Microsoft has recently been the victim of major DDoS attacks. Some of these caused noticeable disruptions to various services at the beginning of the current month. The perpetrators also publicly boast about their actions.
The attacks caused problems with the Office services provided as part of Microsoft 365. But the company’s cloud services were also struggling, so customers running their own offerings on the Azure platform were also affected. This is according to a report by Hacker News.
After Microsoft initially held back from naming the cause, the company has since announced that DDoS attacks by a group called Storm-1359 were actually responsible. However, this is not a self-chosen name of the perpetrators, but an attribution by Microsoft’s security department.

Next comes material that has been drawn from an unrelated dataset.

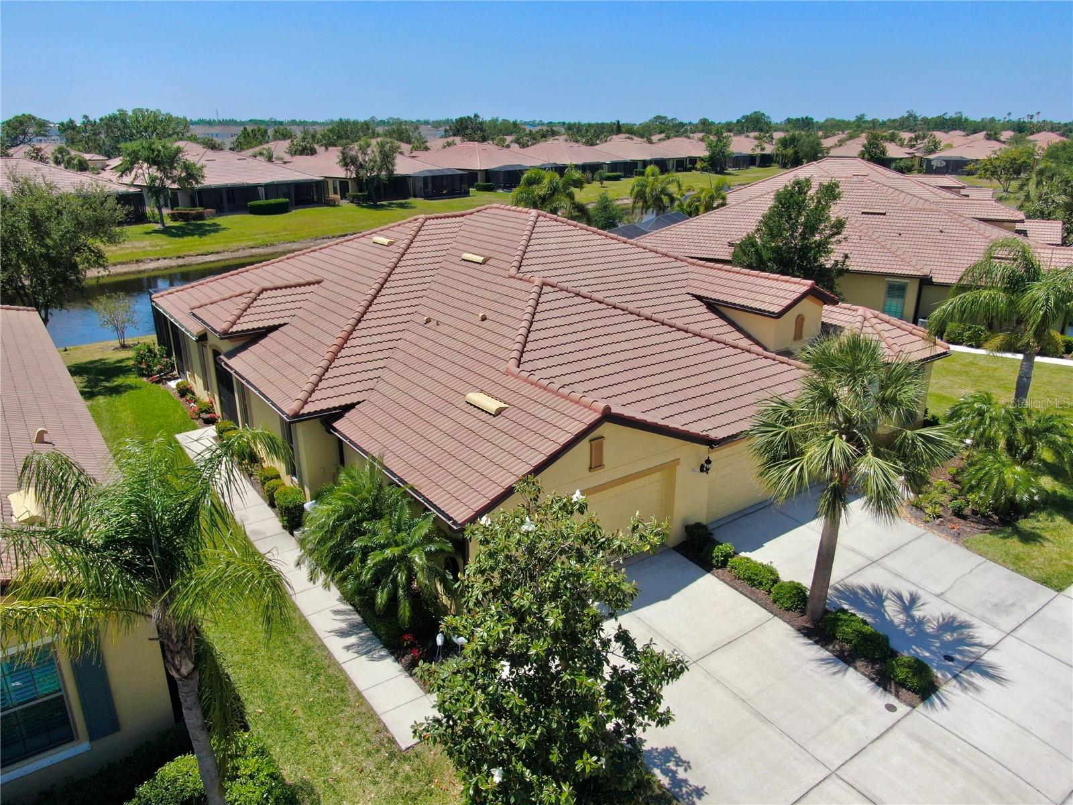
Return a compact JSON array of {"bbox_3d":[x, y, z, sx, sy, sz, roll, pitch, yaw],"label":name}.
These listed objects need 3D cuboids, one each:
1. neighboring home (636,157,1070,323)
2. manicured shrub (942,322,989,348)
[{"bbox_3d":[20.105,-11.665,50.179,25.440,6.860,20.260,9,23,23],"label":"neighboring home"},{"bbox_3d":[19.580,-3.060,33.930,1.932,1.103,1.155,13,24,32],"label":"manicured shrub"}]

Storm-hash is a temporary designation assigned by the software company to unknown, emerging or developing groups whose identity or affiliation has not yet been definitively established.
Reluctance has reasons
However, Microsoft has provided few details – and has not commented on how many customers were affected and whether the impact was global. However, a spokeswoman confirmed that a group calling itself Anonymous Sudan was behind the attacks. This claimed responsibility for the attack on its Telegram channel. Some security researchers believe the group to be Russian, despite its name.
Microsoft justified its reluctance on the matter by saying that the group’s primary concern was disruption and publicity. A larger public debate is therefore more likely to play into the hands of the perpetrators – on the other hand, customers are also interested in being informed about the background.